The vast majority of wind turbines and every solar PV inverter can provide reactive power. They are mandated to provide this in many parts of the US and Australia.
Frequency and reactive power are not directly connected. Active power influences frequency, reactive power affects voltage.
Reactive power does not change whether a renewable generator is a load or a generator.
Low-voltage ride through, including reactive power requirements have been in place for over a decade now, at least in Europe.
The comment above demonstrates a shocking level of misunderstanding.
I beg to differ.
The only difference between your run of mill solar/battery inverter and a grid forming inverter is ... software. Source NREL: https://docs.nrel.gov/docs/fy24osti/90256.pdf
Grid connected inverter software has to follow mandated rules defined by the grid managing organisation, otherwise it's simply illegal to connect it to the grid.
So if there are issues related to the behaviour of the grid connected inverters, except for bugs, mismanagement or hardware failure, it's 100% the fault of the grid managing organisation.
Inverters can provide grid stability if and only if the grid managing organisations allows it by putting in place rules and market mechanisms for it.
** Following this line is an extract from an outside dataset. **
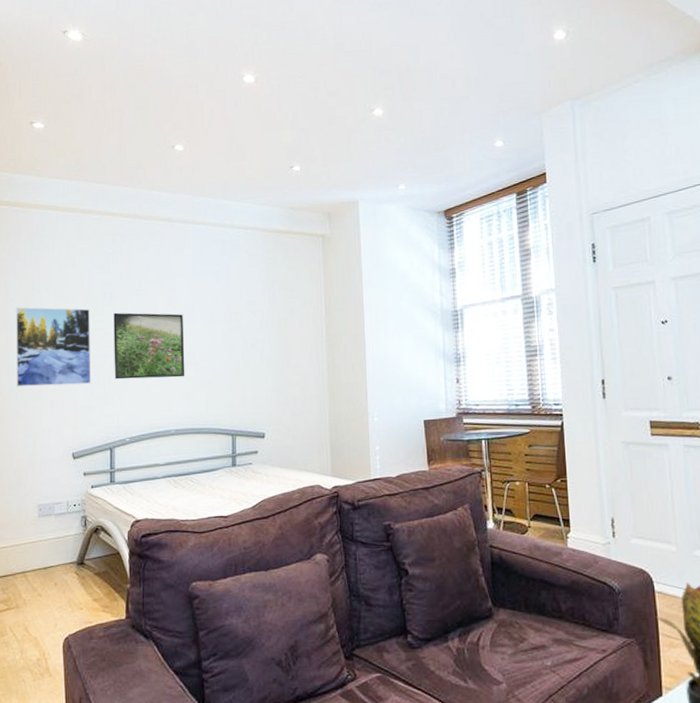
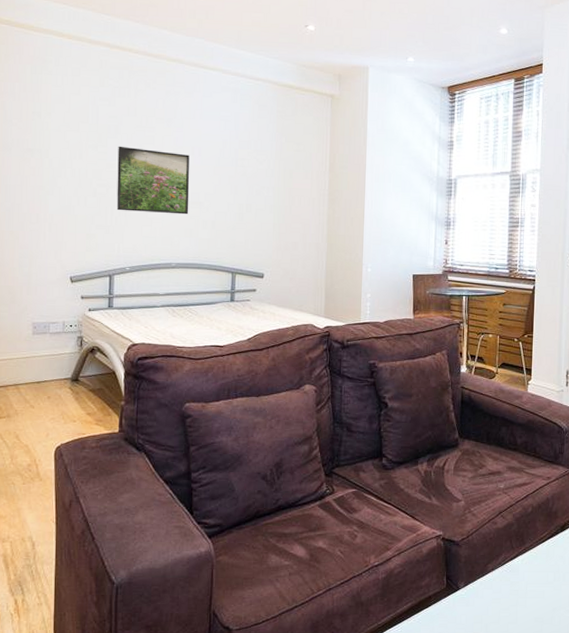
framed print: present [15,307,92,387] -> none [12,129,94,212]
There are known problems with renewables, but there's also solutions that can be retrofit onto renewables to avoid those problems. Renewable power suppliers won't like those costs because it will cost money.
Hopefully the EU does a decent investigation though.
https://www.eldiario.es/economia/sanchez-manda-mensaje-claro...
Outright lie specially considering we got power back in huge part thanks to France nuclear power.
Ok, so why bring up French nuclear power then?
> after the blackout started to say basically nothing
Yeah, I mean typical governments, "basically nothing" is their forte.
I've also been listening to what they're saying (or not) since the blackout happened too, and the only concrete thing they're saying is "wait for the full report", I'm not sure how anyone could understand it any differently.
"Miscalculation by Spanish power grid operator REE contributed to massive blackout, report finds"
diggan•5h ago
Officials themselves have said it'll take months (https://elperiodicodelaenergia.com/el-gobierno-estima-que-su...) before the report is done, basically saying it won't be until sometime between July and October that we'll know what happened. I kind of feel like there isn't much point in speculation about the reasons until the people who sit on all the data can actually give some definitive conclusions.
A bit like guessing why Google/CloudFlare/Amazon went down this time, five minutes into the downtime, and arguing about why it is/isn't DNS/BGP.